Ausgangstext:
* * *
Christian DürrFDP - Ukrainepolitik
Vielen Dank. – Frau Präsidentin! Verehrte Kolleginnen und Kollegen! Ich möchte mit einem Zitat beginnen:
„Putins Krieg bedeutet eine Zäsur, auch für unsere Außenpolitik. So viel Diplomatie wie möglich, ohne naiv zu sein, dieser Anspruch bleibt. Nicht naiv zu sein, das bedeutet aber auch, kein Reden um des Redens willen.“
Das waren die Worte des Bundeskanzlers am 27. Februar 2022 von genau diesem Pult aus. Also das heißt, dann zu reden, wenn es einen wirklichen Anlass gibt, zu reden. Am 15. November dieses Jahres dann das Telefonat mit dem russischen Präsidenten Putin, das der ukrainische Präsident Selenskyj mit den Worten konnotiert hat: Dieses Telefonat hat die Büchse der Pandora geöffnet. – Was er damit meinte, konnten wir auf schreckliche Art und Weise einen Tag später sehen. Wenn wir uns anschauen, wie verheerend die Angriffe waren, mit denen Russland auf die sogenannten Friedensbemühungen des Bundeskanzlers geantwortet hat, dann bleibt nur eine Frage: War dieses Telefonat mit Putin noch Naivität, oder war das schon Wahlkampf, Herr Bundeskanzler?
(Beifall bei der FDP)
Vor einer Woche, auf einer Konferenz der SPD, sagte Olaf Scholz: „Mit der Sicherheit Deutschlands spielt man nicht Russisch Roulette.“ Das war ein Angriff auf die Mehrheit dieses Hauses – Grüne, Christdemokraten und Freie Demokraten –, nämlich indem er sich zumindest indirekt des russischen Narrativs bedient hatte: Wer weitreichende Waffensysteme liefert, der könnte sogar einen Atomkrieg in Europa provozieren. – Das ist das Narrativ von Wladimir Putin. Ich sage in aller Deutlichkeit: Wem es wirklich um Frieden geht, der unterstützt die Ukraine damit, was sie wirklich braucht, und zwar gerade deswegen, weil es auch um den Frieden in Europa geht, liebe Kolleginnen und Kollegen.
* * *
Datenabschnitt:
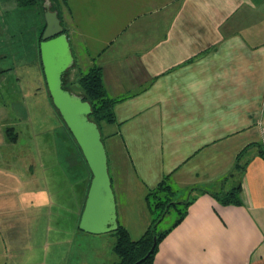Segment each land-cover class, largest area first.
* * *
Aufgabe 1:
Beantworten Sie anhand der Rede zur Ukrainepolitik:
(a) An welchem Datum sprach der Bundeskanzler die eingangs zitierten Worte von diesem Pult aus?
(b) Mit welchem Satz hat Selenskyj das Telefonat vom 15. November konnotiert?
(c) Welche Parteien zählt der Redner zur Mehrheit des Hauses?
Aufgabe 2: Wie könnte die Rede zur Ukrainepolitik weitergehen? Führen Sie sie nach ihrem letzten Satz fort.

Endgültige Antwort 1:
(a) Am 27. Februar 2022.
(b) „Dieses Telefonat hat die Büchse der Pandora geöffnet.“
(c) Grüne, Christdemokraten und Freie Demokraten.

Endgültige Antwort 2:
(Beifall bei der FDP)
Stattdessen wird über Geldzahlung gesprochen, auch am Abend des Endes der Ampelkoalition. Es wird davon gesprochen, auf welchem Platz Deutschland, wenn man die relativen Zahlen nimmt, liegt; in absoluten Zahlen stellt sich das natürlich anders dar. Da stellt man sich übrigens die Frage, ob ein Bundeskanzler der Sozialdemokraten, die ja sagen, starke Schultern müssten mehr schultern, da seinen Worten Taten folgen lässt. Sie ruhen sich auf den Summen aus, während unsere Freunde in Polen, in Skandinavien und im Baltikum im Verhältnis wesentlich mehr schultern. In den neuen Formaten, beispielsweise dem des polnischen Präsidenten Tusk, ist Deutschland mittlerweile isoliert bzw. ist überhaupt nicht mehr an Bord.
Meine Damen und Herren, ich will es in aller Deutlichkeit sagen: Selbstverständlich werden wir die Ukraine auch weiter finanziell unterstützen – keine Frage! Am Abend des Endes der Koalition habe ich dem Bundeskanzler und den Partnern ausdrücklich zugesagt, dass diese 3 Milliarden Euro im Haushalt zu stemmen sind und dass wir das hinbekommen. Aber ich glaube, diese Zahlen sollen eines verdecken, nämlich dass man das, was die Menschen in der Ukraine wirklich brauchen, nicht liefern will, und das bedauerlicherweise aus parteitaktischen Gründen. Das ist unredlich, um das in aller Deutlichkeit zu sagen.
(Beifall bei der FDP)
Ein weiterer Punkt. Der Bundeskanzler selbst hat immer wieder zu Recht gesagt – und wir haben uns da bisweilen auch schützend vor ihn gestellt –: Wir stimmen uns mit den Partnern ab und gehen im Gleichschritt mit unseren amerikanischen Freunden. – Der amerikanische Präsident hat jetzt die Kraft gehabt, den Weg für Waffen mit großer Reichweite freizumachen. Ich frage: Wo bleibt jetzt der Gleichschritt?
(Stephan Thomae [FDP]: Ja!)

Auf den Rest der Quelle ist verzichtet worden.